Davar Acher – Un inizio, tanti inizi

Vale forse la pena di fare ancora una piccola riflessione postuma sul capodanno appena trascorso, che è originariamente una festa cristiana ma ha da tempo perduto il suo carattere religioso, diventando una festività civile e soprattutto l’occasione di un nodo di pratiche sociali che mettono in luce alcuni fra i più rilevanti aspetti veramente rituali delle società occidentali: una ritualità pagana, peraltro, o piuttosto ateista. E’ infatti perfettamente possibile una religione atea, un rito senza divinità e senza teologia, e infatti essa oggi è diffusissima, anche al di là della formula “new age”, per esempio sotto forma di astrologia, divinazioni varie, terapie paramediche in sostanza magiche e piccole superstizioni diffuse. Sono pratiche rituali compiute senza pensarci e senza bisogno di fede in senso forte. Il loro motto è il crociano “non è vero ma ci credo”. Queste forme religiose atee spesso sostituiscono le religioni vere e costituiscono la sola evanescente proiezione metafisica degli individui, altre volte vi convivono parassitariamente. Il caso più evidente è quello dell’astrologia: com’è noto, in tempi molto meno desacralizzati dei nostri, toccò al Rambam spiegare in un celebre responso alla comunità yemenita, tradotto anche in italiano qualche anno fa, il carattere idolatrico di questa pratica divinatoria – senza riuscire peraltro a eliminare del tutto queste credenze dal mondo ebraico.

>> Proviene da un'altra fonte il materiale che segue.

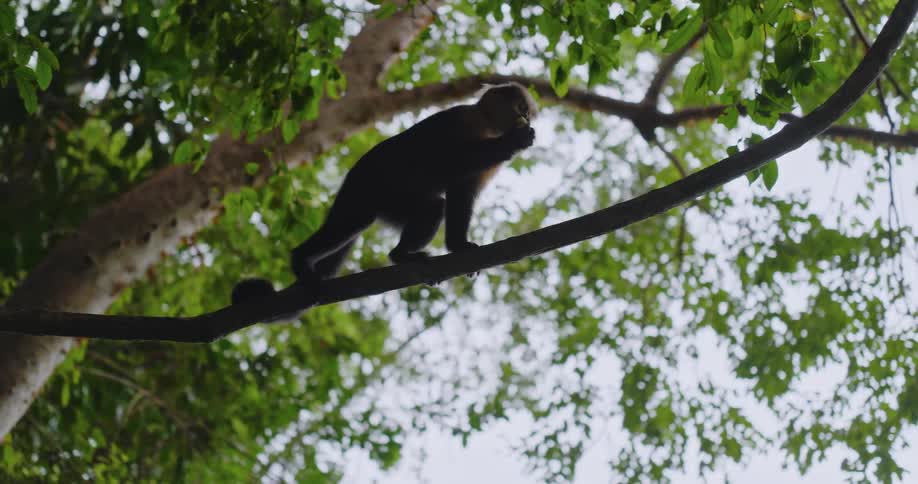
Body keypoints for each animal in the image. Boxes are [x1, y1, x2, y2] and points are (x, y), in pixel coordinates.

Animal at [231, 82, 538, 309]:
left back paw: (401, 254)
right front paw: (513, 141)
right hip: (365, 189)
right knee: (359, 220)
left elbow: (462, 192)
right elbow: (447, 162)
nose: (525, 118)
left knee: (429, 207)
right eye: (521, 109)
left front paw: (459, 246)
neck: (486, 125)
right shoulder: (461, 118)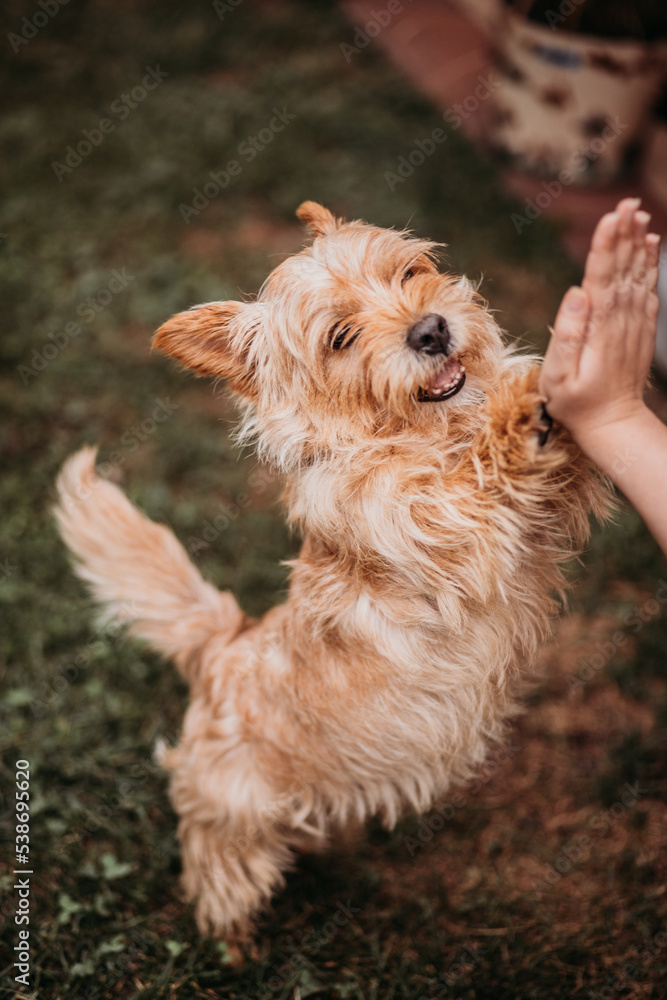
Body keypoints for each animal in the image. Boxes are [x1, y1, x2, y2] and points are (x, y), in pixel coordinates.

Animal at [57, 201, 612, 952]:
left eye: (410, 272)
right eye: (340, 338)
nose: (431, 330)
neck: (423, 433)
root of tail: (219, 646)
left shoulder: (547, 514)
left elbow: (561, 470)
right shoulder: (444, 524)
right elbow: (475, 478)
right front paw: (526, 394)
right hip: (231, 824)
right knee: (219, 873)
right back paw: (236, 947)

Il tema comune di queste credenze è la capacità di un’influenza automatica ma qualitativa, non puramente materiale, di elementi dell’universo dotati di poteri magici “oggettivi”, cioè non personali: pianeti, costellazioni, ma anche gemme, alimenti, fiori, cornetti, legni o ferri da toccare, amuleti ecc. Sarebbero manifestazioni di “poteri” non riducibili al quadro meccanico della scienza occidentale, ma neppure alla volontà divina, che agirebbero (o sarebbero percepibili) soprattutto nel tempo, per esempio fissandosi nel momento della nascita, nei capodanni ecc. Non trattandosi di persone, ma di forze impersonali, non si potrebbe avere un rapporto dialogico con loro (è impossibile pregare un segno zodiacale), ma solo forme di conoscenza iniziatica e di manipolazione magica. E’ evidente come questa concezione del mondo sia idolatrica o piuttosto feticista e incompatibile col monoteismo ebraico – anche se tracce di superstizione non mancano nel nostro mondo, per esempio deformando in senso superstizioso certe formule di benedizione o certi segni come le mezuzot, al cui deterioramento o imperfezione di scrittura vengono attribuiti i più svariati effetti negativi.
L’ebraismo, si dice spesso, abita e valorizza il tempo piuttosto che lo spazio. E’ un’idea solo parzialmente sostenibile, data l’importanza nella nostra tradizione di elementi tipicamente spaziali come la Terra d’Israele con le sue suddivisioni o l’organizzazione architettonica del Mishkan e poi del Beit haMikadash. Lo si dice per sottolineare la spiritualità ebraica; ma vi può essere anche una valorizzazione superstiziosa del tempo (e pure della scrittura, altro elemento ebraico per eccellenza). E’ forse anche per questa ragione, per evitare un’idolatria del tempo e del suo punto iniziale, che il nostro capodanno, come tutti gli ebrei sanno (ma raramente vi riflettono) non è uno ma quattro: il 1 di Tishrì, anniversario della creazione dell’uomo che è quello celebrato con la festa di Rosh Hashanà; ma anche il 1 di Nissan (“capo” del “primo dei mesi” come comanda la Torah, il mese della nostra liberazione e costituzione come popolo, dunque un capodanno politico-religioso); Tu biSchvat, capodanno degli alberi, risveglio della natura in Eretz Israel; e infine il 1 di Elul, il meno ricordato di tutti, in cui si concludeva il ciclo “economico” della decima degli animali, il capodanno fiscale in cui si regolavano i debiti, com’è giusto prima dell’inizio del periodo di espiazione degli Iamim noraim.
Quattro capodanni, è un’esagerazione, una piccola inflazione, che come tutte le inflazioni toglie qualche valore al suo oggetto, lo banalizza. Forse i maestri della Mishnà che hanno fissato queste quattro date intendevano proprio questo, togliere peso al tempo ciclico dell’anno, impedirne l’idolatria, mostrare che vi sono tanti inizi e che quel che conta è la continuità, la capacità di tenere in mano i diversi aspetti della vita e di toglierli alla meccanicità del ciclo cronologico e al “destino” per infondere loro un senso umano.